| Data integrity issues | Christie Thomas & Lisa McColl | - Working Document of issues
- May 27, 2021, PC discussion minutes
- Some relevant Jiras
- We don't have clear documentation for flow of data, how will bulk edit work, how will authorities work? We have issues and no plan to address them.
- We need to think of all of the apps that might touch a bib record throughout the system. Ex - bib records that we get at point of acquisition - may not have a SRS record. For several reasons not confident that can get through the entire workflow. Data isn't being handled in the way we expect, no consistency across apps, some edits may preclude future edits.
- Want to make sure we aren't fixing just immediate problems and not looking further down the road.
- Data import, SRS, and Inventory - unless editing all records manually you must have MARC, although FOLIO is supposed to be schema-neutral.
- Cornell and Texas A&M are still planning to implement this summer, hoping the hotfixes get the immediate issues solved, though still concerned about the long term roadmap issues.
- KM - data profile building is quite complicated, hadn't been aware of that. Saw a couple of places where a couple of fields with edits requires the SRS record to be updated. If you're in the instance record why would you think you need to protect the SRS record? If you're not updating MARC, you should be able to
- Lisa - expanding functionality of data import, which is increasing complexity. Solutions coming along now look ugly, require more workarounds.
- CT - doing thing at scale with data import also brings more risk, need high confidence. Community would like to see these issues addressed before moving on to new functionality.
- CT - would like to see more attention to this in the roadmap, and would like to be less MARC-centric. Feels that some decisions have been made on what is quickest and easiest.
- Walls -two things I see as vital to getting rid of our MARC dependency: 1. make MARC to Inventory mapping complete and roundtrippable and 2. relationalize the Inventory data structure more to allow for bulk editing
Neslin - I'd add the ability to find marc records separate from the inventory record so we are not dependent on indexing of inventory record fields for marc record searching Walls - I think we if we got Inventory to MARC fully roundtrippable, we could stop storing the MARC entirely
- Jenn -Inventory is currently built purposely to not be roundtrippable - it’s meant to be a simpler curated view of the bib info
not that that couldn’t change CT - FOLIO should support our workflows, not dictate them - Jenn - would like to see a group to look at these data flow issues - don't see the necessary people running for PC or TC
- CT - agree we need to see these issues addressed sooner in the process
- Brooks - MARC dependency is less about FOLIO than about export for discovery layers. Chalmers isn't using MARC, have a translation layer from the external db
- CT - but the data is translated to MARC for use by FOLIO
- CT - we have our canonical bib record in OCLC, but need to store it locally and FOLIO needs to find it.
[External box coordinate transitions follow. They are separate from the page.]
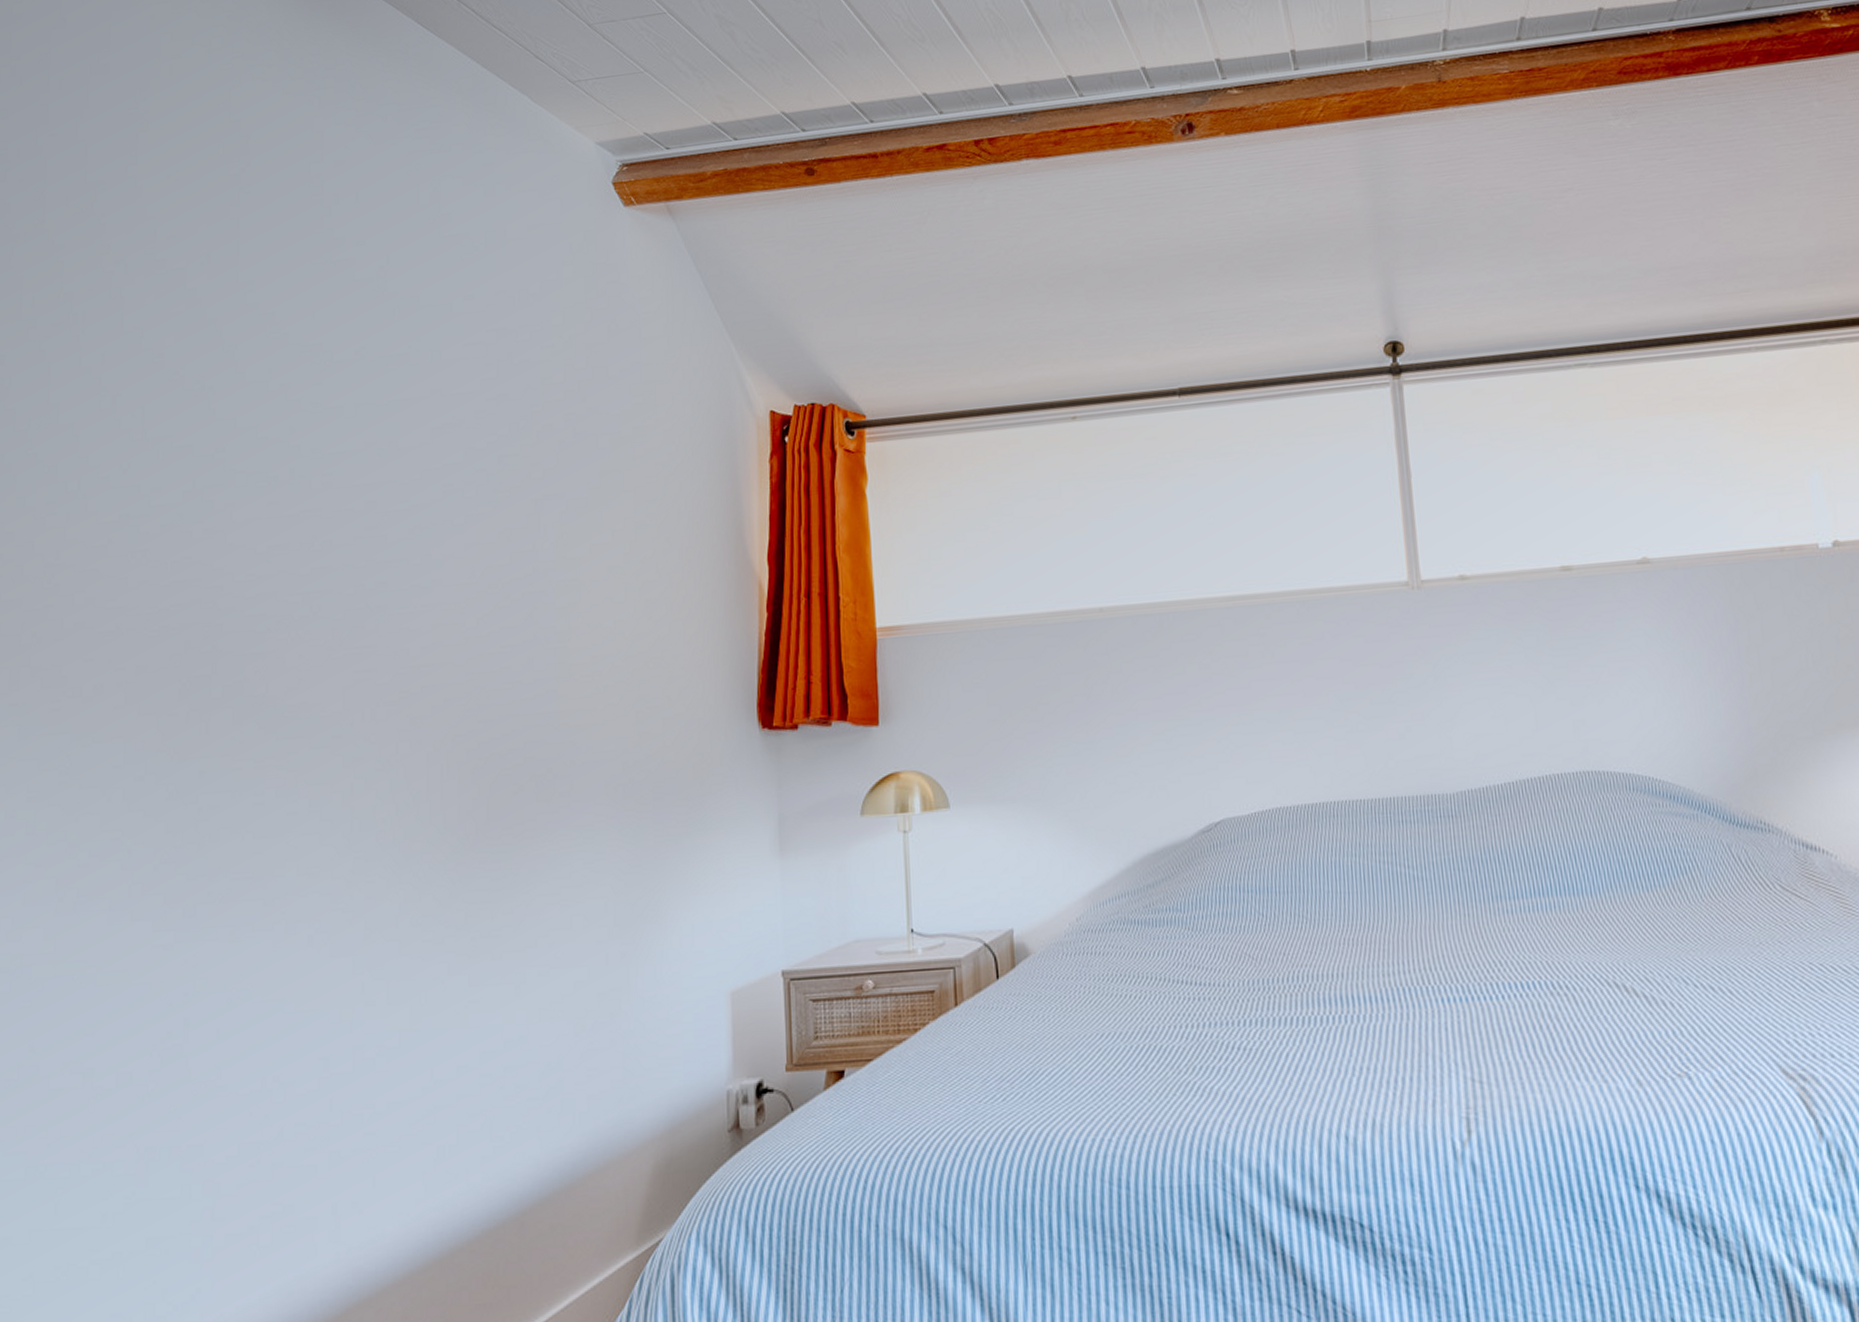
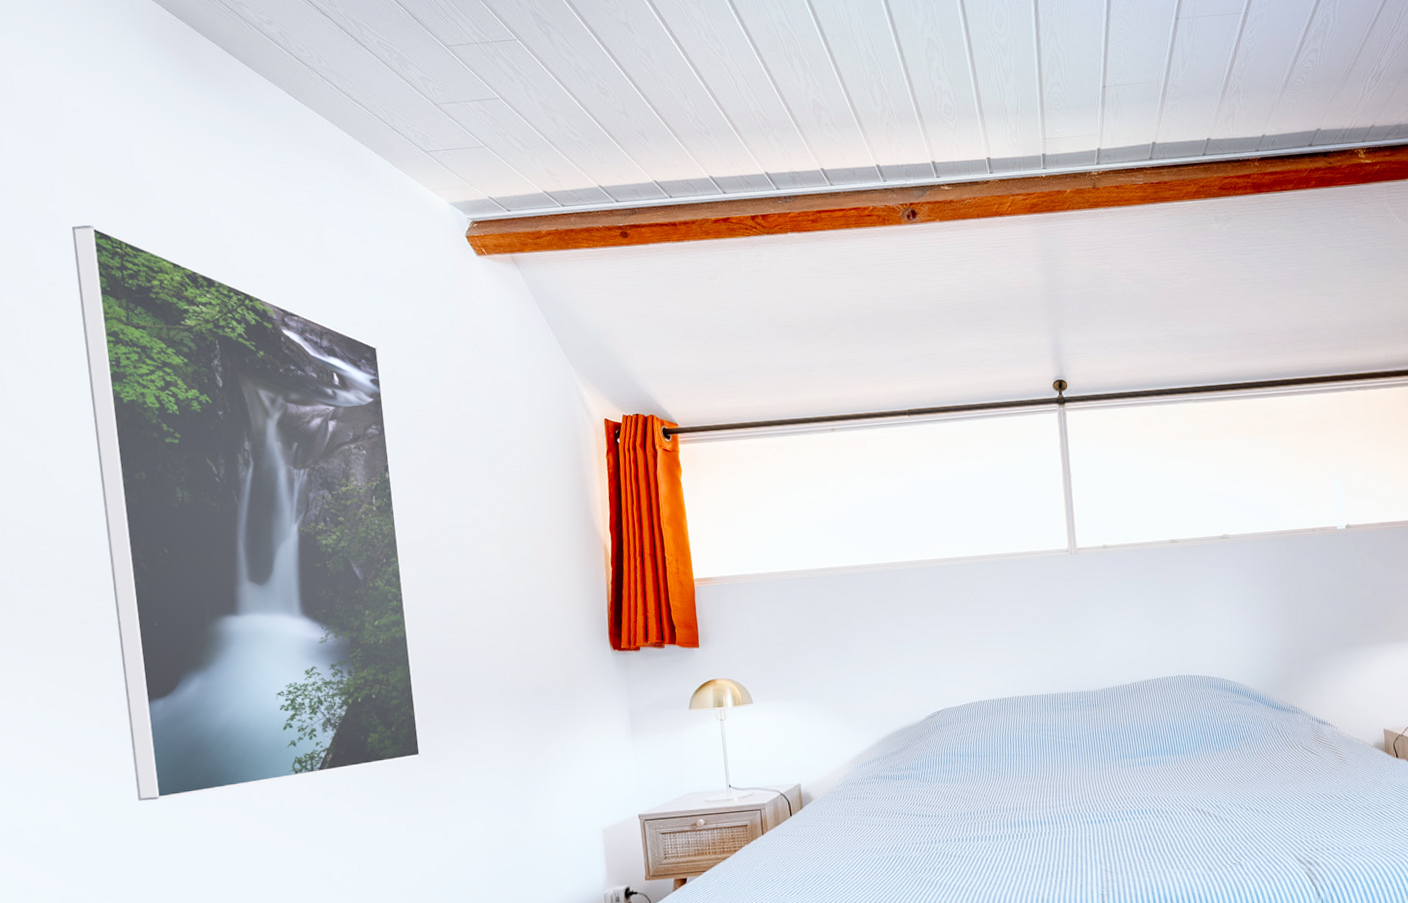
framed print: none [131,189,496,936] -> present [71,225,421,802]

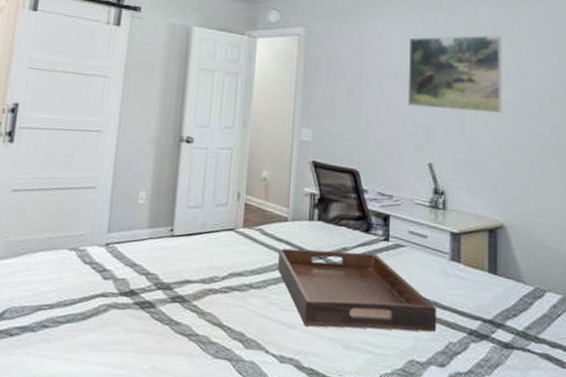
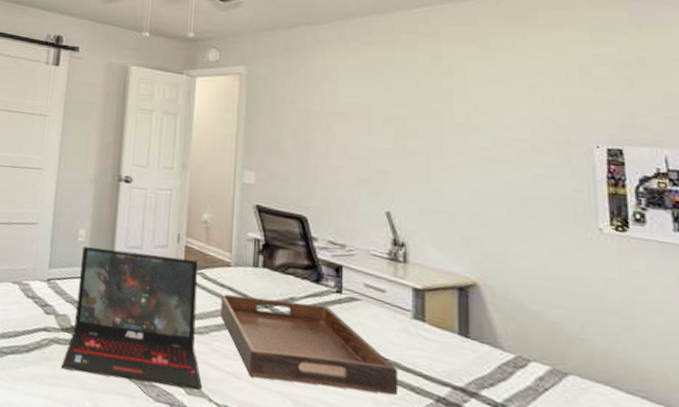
laptop: none [119,209,260,344] -> present [61,246,203,391]
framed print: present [408,35,502,113] -> none [362,73,472,159]

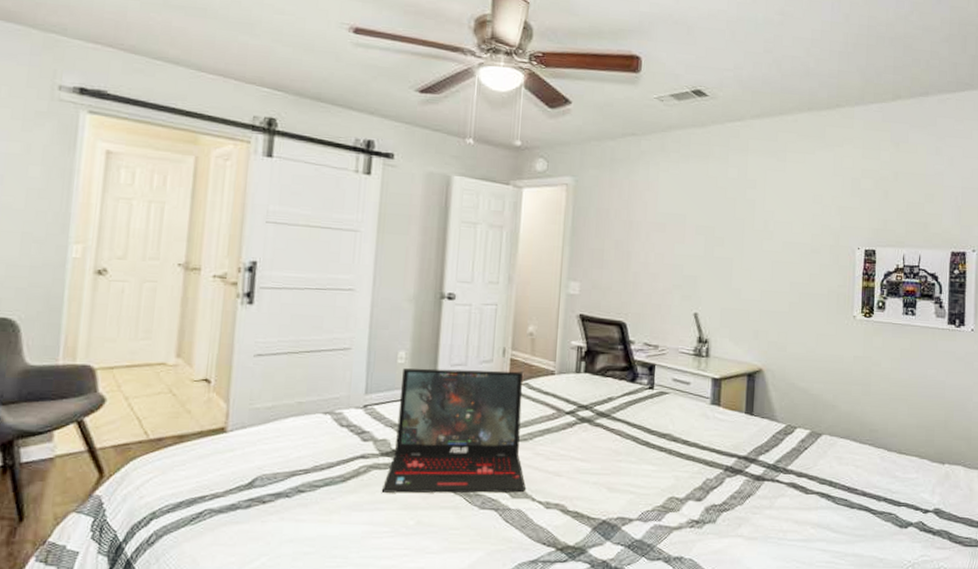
serving tray: present [220,294,398,396] -> none [544,400,697,474]

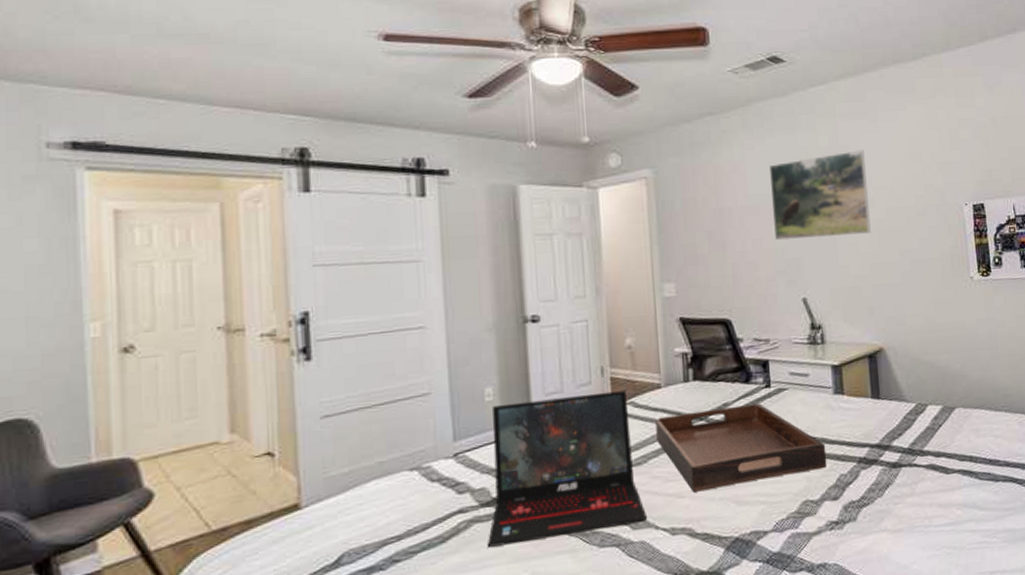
serving tray: none [544,400,697,474] -> present [656,403,827,492]
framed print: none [677,185,769,262] -> present [770,150,871,241]

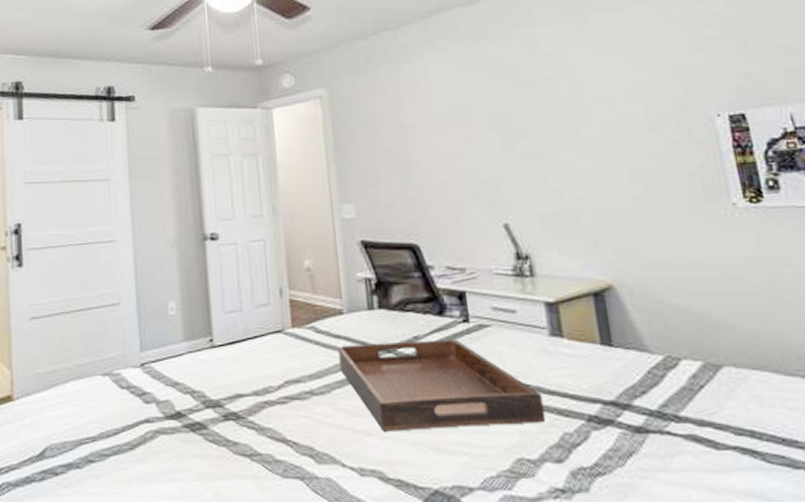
laptop: present [487,390,648,547] -> none [171,313,334,461]
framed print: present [770,150,871,241] -> none [456,57,587,160]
- KM - support the idea of getting a working group together
- Walls - what kind of data is being left out of the Inventory records when importing from the MARC? What makes the MARC 'richer' for indexing purposes?
- CT - for instance we have a lot of subject data in our MARC that we are not bringing into Inventory because as an institution we have decided that we do not need to know that for the managing of the resource within FOLIO.
Jenn - part of it is data left out and part of it is flattening - inventory doesn’t have subfields so you flatten into one field and can’t search by subfield for instance
- Peter - is the holdings the issue, or is there other data in the MARC record that you don't find in SRS. What are you not finding in SRS when you look at the MARC record?
- CT - up to the institution to decide what info they need in Inventory.
For instance we have a lot of subject data in our MARC that we are not bringing into Inventory because as an institution we have decided that we do not need to know that for the managing of the resource within FOLIO. - Jenn - documentation would help with this. Hosted institutions can only see the API
- Walls - the idea of losing data is scary, so why not just make the MARC to Inventory map complete and round-trippable?
- Peter -the Inventory data model was designed to be not as granular as MARC can provide, so it wouldn't survive a round trip.
- Lisa - the buffer between us and developers is a problem here, need a better venue
- Peter - this sounds like PC responsibility
- KM - think PC Exec was going to get a charge
- KM - re: roundtripping with MARC - the MARC format makes that hard to do
- Jenn -a charged group seems needed, and I think it should have ties to PC and TC. We can’t hand wave the implementation, that’s part of the current problem
- Paula - what action should we take? Endorse the Cornell document above?
- KM-Exec PC - will form a small group to take a deep dive into all of these issues and draft medium and long term vision for changes, documentation, and prioritization. Group should include dev, SME, TC, PC voices.
Peter - the Cornell doc might be a good start, needs some work to turn it into a charter - Peter will bring this up at PC Exec tomorrow and give us feedback
|